Deployment of inexperienced employees in critical areas of work in the newly commissioned blast furnace might have led to the accident at the Visakhapatnam Steel Plant in which two contract workers were burnt alive on Tuesday.
Insiders say, while the blast furnace I and II have 1,200 permanent workers, the new blast furnace has less number of workers.
In fact, 17,500 permanent staffers work for the steel plant, which has an annual production capacity of three million tonnes.
After expansion was taken up to double its capacity at a cost of Rs.12,500 crore, which was almost completed, an estimated 1,700 jobs were created, sources told The Hindu on Wednesday.
In tune with the changing scenario, offloading and outsourcing were being preferred, union leaders alleged. Sources said improper levelling by observing the TV monitor in the skimmer might have led to sudden gushing out of hot metal. Otherwise, the accident could have been prevented, preliminary inquiries revealed.
Seeing the slag and hot metal, one is supposed to assess to what extent sliding should be done to drain out the liquid slag.
Sending employees from the blast furnace department to foreign trips for training and later posting them in other departments has also come under severe criticism.
Blast furnace converts iron oxides into liquid iron by using carbon monoxide and hydrogen as chemical reducing agents.

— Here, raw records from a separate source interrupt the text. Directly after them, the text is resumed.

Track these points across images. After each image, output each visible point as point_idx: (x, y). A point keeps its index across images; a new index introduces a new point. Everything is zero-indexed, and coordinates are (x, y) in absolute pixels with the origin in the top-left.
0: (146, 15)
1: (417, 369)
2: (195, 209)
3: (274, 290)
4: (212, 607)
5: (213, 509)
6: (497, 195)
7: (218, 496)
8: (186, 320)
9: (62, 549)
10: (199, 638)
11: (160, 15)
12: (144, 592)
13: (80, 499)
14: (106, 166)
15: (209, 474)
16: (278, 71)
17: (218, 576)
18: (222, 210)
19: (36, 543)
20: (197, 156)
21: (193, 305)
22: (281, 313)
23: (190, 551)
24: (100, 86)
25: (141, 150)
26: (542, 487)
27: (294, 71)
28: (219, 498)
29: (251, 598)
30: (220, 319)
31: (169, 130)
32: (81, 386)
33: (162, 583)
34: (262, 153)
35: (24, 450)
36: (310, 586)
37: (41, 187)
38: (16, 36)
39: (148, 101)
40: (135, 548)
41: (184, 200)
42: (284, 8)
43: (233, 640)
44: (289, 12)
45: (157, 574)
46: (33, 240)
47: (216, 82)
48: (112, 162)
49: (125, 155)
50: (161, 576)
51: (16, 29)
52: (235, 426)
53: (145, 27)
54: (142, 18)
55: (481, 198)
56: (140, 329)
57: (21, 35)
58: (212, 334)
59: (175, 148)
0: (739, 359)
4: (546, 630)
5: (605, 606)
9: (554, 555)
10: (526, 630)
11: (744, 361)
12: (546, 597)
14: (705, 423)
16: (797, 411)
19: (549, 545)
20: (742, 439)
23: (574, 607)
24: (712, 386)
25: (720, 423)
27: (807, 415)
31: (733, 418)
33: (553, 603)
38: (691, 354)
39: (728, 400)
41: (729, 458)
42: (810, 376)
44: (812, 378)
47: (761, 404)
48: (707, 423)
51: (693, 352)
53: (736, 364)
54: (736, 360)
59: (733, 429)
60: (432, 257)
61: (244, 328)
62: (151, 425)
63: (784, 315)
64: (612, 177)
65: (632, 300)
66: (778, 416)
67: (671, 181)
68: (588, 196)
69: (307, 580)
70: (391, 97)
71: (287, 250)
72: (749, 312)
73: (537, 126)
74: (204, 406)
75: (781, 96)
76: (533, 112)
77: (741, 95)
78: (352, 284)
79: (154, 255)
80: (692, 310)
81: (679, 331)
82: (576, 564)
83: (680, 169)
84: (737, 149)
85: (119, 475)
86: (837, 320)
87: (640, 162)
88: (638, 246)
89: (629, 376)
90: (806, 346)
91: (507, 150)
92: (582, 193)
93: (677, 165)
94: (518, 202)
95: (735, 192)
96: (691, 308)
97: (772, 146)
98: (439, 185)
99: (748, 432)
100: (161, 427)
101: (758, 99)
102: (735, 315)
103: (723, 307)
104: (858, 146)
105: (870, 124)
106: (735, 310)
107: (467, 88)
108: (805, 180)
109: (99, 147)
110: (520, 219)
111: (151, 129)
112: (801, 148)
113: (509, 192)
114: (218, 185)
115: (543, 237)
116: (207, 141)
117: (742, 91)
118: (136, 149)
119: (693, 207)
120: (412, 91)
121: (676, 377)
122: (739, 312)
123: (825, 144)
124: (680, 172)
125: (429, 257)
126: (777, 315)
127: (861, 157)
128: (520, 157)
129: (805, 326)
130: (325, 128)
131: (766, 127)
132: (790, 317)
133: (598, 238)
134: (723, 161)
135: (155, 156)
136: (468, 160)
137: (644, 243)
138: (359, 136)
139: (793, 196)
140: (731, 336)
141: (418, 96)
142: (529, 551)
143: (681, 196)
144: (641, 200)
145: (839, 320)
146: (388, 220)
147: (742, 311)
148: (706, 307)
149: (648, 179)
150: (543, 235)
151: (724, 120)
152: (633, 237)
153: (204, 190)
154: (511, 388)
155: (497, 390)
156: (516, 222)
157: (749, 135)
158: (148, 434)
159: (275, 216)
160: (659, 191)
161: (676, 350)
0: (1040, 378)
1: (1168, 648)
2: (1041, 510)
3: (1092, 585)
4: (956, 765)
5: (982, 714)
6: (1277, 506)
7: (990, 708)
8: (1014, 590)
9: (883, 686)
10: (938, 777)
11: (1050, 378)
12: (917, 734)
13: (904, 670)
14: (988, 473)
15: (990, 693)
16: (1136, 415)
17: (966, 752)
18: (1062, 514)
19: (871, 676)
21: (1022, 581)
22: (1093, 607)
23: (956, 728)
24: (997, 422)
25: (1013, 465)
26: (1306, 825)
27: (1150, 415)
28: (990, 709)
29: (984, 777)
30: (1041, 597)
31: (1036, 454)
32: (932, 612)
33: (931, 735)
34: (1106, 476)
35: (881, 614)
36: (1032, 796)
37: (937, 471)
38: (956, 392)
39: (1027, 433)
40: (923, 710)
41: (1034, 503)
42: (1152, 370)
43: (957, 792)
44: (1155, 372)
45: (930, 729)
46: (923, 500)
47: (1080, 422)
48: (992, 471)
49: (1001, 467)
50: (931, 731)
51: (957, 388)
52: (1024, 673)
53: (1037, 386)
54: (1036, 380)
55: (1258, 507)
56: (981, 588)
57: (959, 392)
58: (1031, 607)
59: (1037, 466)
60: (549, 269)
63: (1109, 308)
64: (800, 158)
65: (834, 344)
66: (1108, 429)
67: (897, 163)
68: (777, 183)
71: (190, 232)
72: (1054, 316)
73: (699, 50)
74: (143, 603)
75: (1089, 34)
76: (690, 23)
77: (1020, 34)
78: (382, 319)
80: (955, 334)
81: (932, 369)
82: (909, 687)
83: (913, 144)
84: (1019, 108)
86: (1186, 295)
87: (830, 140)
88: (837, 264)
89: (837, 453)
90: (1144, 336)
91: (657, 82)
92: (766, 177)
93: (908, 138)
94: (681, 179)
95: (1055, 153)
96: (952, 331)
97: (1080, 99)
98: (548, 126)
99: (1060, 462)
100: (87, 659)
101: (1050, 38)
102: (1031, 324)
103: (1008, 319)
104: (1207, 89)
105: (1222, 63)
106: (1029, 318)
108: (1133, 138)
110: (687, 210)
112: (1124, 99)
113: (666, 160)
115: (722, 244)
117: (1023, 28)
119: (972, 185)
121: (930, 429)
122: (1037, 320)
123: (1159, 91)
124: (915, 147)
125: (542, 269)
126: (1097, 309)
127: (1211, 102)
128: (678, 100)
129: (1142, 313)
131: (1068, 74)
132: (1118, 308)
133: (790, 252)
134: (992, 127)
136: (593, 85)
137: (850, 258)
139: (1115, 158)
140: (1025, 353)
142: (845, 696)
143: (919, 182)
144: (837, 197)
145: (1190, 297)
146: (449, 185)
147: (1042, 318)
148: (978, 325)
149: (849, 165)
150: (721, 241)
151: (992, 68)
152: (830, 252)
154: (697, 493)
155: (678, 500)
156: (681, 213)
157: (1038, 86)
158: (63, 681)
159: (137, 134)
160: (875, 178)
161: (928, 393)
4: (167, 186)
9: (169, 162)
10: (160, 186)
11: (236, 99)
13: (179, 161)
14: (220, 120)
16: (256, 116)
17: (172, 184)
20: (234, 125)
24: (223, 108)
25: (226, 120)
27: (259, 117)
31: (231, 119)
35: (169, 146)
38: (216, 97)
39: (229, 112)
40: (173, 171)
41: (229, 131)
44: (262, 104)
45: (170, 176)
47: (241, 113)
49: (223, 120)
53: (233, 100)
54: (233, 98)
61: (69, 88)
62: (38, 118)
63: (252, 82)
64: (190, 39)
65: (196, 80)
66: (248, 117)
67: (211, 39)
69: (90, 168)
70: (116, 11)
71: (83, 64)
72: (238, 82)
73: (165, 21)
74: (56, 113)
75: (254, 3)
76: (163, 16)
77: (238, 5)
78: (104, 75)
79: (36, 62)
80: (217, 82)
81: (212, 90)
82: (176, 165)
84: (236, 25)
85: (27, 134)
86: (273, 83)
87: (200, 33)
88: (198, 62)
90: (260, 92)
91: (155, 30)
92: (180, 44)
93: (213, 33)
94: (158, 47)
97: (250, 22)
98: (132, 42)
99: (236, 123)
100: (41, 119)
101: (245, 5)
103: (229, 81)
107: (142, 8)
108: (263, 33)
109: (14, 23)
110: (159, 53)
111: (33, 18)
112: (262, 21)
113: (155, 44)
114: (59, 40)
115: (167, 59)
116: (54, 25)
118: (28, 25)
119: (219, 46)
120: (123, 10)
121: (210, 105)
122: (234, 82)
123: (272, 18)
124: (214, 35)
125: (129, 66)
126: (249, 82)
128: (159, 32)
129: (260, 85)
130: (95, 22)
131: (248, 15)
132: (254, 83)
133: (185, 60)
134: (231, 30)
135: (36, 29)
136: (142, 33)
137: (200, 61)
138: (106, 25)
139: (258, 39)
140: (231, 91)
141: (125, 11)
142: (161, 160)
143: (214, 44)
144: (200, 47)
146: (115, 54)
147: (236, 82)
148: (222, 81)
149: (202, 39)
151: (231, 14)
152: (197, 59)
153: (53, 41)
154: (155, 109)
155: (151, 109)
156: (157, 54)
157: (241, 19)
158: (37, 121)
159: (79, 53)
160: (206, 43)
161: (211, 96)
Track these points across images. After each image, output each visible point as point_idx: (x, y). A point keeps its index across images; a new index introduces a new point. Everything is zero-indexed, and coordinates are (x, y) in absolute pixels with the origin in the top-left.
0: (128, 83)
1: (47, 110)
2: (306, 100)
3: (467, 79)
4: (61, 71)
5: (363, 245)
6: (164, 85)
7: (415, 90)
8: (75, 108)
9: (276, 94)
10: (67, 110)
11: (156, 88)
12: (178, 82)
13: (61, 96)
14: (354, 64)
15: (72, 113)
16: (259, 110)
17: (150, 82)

It is run at a temperature of 1,400 to 1,600 degree centigrade.
The new blast furnace commissioned last week along with turbo blower, water and power system at a cost of Rs.3,800 crore was part of 6.3 million tonne expansion project. This was stated to be the biggest in any steel plant in India.
Steel Plant Employees' Union general secretary V. Dhanaraju and Visakha Steel Employees' Union honorary president Padi Trinadha Rao demanded a high-level probe into the accident.